#### Exercise data ####

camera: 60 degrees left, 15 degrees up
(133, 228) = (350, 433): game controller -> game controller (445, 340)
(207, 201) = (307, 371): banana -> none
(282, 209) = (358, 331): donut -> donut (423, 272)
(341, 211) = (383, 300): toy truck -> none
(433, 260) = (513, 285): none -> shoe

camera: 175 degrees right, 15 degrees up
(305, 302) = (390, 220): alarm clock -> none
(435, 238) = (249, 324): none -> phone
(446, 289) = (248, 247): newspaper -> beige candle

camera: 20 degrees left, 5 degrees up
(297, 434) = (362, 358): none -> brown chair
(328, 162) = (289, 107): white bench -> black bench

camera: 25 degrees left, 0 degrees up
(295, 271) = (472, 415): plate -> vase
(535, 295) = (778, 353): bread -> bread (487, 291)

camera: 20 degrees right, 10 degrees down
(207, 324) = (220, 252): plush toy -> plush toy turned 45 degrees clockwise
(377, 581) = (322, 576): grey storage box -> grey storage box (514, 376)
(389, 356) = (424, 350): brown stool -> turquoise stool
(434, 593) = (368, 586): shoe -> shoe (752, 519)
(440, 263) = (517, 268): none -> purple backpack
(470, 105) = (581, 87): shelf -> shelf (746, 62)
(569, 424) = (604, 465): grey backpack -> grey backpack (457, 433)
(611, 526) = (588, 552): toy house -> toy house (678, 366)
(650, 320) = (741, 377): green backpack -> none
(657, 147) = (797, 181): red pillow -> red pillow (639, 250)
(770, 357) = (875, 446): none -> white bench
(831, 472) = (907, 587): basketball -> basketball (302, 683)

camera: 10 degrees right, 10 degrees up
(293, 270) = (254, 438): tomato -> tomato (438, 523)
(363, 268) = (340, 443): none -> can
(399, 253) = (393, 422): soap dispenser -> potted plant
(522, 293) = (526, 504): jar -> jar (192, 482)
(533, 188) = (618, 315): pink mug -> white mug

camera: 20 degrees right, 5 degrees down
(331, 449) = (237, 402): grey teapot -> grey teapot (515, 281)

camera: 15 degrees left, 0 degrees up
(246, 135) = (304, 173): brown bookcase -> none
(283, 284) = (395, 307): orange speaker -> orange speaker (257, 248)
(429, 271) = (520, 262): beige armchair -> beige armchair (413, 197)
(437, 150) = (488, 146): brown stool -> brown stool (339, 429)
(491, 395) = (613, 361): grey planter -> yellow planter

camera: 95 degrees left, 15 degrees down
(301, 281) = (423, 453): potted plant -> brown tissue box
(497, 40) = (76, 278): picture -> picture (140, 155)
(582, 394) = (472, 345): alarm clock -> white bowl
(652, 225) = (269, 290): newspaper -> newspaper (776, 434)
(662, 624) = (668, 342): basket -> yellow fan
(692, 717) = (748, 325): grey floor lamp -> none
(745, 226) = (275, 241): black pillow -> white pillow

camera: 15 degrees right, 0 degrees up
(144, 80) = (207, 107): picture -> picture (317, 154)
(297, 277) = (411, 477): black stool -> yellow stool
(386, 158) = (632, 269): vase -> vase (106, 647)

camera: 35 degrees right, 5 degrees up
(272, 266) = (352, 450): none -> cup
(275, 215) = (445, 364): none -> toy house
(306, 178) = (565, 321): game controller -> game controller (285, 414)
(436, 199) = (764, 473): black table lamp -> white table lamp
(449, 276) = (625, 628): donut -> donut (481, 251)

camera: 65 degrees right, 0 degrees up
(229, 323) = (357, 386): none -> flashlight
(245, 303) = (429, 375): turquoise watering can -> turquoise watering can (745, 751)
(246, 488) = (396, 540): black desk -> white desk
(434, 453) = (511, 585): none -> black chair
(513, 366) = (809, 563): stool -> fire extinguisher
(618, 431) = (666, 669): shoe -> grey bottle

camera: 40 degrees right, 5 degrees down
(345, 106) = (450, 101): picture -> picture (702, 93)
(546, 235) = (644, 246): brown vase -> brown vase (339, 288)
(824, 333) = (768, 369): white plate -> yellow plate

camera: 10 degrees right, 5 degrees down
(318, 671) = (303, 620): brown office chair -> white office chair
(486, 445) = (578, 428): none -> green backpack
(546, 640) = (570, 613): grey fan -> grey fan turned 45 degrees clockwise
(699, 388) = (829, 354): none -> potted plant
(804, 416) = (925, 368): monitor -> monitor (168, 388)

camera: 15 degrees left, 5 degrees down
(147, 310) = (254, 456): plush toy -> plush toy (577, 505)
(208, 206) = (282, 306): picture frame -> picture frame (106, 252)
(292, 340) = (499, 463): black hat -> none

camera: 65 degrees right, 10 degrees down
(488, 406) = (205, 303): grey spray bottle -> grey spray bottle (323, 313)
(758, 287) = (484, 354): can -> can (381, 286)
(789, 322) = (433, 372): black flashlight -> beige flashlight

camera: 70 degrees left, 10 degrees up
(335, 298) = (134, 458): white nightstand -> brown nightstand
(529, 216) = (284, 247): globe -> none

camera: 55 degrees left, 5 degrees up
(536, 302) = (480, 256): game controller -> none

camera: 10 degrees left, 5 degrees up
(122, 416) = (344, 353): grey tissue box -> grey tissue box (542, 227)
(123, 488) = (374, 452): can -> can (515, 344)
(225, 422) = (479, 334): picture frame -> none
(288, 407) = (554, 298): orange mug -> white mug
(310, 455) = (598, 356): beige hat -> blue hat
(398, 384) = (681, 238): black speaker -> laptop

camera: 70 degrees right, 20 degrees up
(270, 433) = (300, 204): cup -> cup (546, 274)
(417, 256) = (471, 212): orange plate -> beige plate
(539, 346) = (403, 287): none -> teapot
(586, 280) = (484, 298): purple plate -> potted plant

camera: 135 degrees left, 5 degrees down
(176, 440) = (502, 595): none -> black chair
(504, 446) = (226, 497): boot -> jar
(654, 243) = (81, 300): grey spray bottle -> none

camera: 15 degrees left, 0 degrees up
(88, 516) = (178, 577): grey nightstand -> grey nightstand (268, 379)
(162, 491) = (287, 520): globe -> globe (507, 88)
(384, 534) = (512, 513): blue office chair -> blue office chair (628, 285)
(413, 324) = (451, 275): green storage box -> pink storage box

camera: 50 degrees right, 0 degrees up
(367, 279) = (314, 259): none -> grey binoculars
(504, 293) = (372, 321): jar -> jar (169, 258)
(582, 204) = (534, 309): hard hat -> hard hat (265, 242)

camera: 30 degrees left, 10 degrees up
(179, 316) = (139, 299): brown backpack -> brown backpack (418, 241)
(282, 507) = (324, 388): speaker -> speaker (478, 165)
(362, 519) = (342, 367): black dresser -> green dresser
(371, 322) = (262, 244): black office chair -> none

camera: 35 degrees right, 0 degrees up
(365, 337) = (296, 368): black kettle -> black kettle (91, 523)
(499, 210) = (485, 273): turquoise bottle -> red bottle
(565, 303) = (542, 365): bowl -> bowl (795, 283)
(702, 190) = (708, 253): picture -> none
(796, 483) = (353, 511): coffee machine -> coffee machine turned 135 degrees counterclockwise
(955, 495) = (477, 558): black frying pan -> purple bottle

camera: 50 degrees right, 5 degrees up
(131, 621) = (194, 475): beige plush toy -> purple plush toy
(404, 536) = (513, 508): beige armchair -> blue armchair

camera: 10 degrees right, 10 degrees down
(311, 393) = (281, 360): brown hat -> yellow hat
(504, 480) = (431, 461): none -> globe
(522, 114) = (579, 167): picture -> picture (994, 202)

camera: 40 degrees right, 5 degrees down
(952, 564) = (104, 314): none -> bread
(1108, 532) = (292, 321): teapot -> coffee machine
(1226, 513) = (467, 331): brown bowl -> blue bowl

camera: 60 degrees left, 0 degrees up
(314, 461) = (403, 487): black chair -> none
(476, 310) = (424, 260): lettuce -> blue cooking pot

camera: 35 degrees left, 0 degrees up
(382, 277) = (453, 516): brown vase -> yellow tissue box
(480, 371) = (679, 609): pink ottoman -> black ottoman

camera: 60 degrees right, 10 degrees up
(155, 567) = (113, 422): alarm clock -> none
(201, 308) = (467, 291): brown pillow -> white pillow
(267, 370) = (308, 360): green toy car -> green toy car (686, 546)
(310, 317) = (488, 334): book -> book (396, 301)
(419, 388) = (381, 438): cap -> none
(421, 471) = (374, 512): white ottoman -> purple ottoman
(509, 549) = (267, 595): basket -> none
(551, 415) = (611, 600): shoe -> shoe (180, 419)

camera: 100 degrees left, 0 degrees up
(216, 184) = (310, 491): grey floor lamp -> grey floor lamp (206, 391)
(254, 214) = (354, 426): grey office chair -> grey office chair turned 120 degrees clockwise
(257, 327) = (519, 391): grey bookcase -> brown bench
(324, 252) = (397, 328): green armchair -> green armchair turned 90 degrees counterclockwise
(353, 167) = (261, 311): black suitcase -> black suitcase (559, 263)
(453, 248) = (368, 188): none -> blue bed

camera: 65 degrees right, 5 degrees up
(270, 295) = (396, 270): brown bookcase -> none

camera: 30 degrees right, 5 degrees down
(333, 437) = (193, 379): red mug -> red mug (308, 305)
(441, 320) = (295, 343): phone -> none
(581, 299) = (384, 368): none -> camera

####

A word-for-word copy of the lines above from the one with "(433, 260) = (513, 285): none -> shoe" through the one with "camera: 20 degrees left, 5 degrees up", inclusive, is the only output wanted.

(433, 260) = (513, 285): none -> shoe

camera: 175 degrees right, 15 degrees up
(305, 302) = (390, 220): alarm clock -> none
(435, 238) = (249, 324): none -> phone
(446, 289) = (248, 247): newspaper -> beige candle

camera: 20 degrees left, 5 degrees up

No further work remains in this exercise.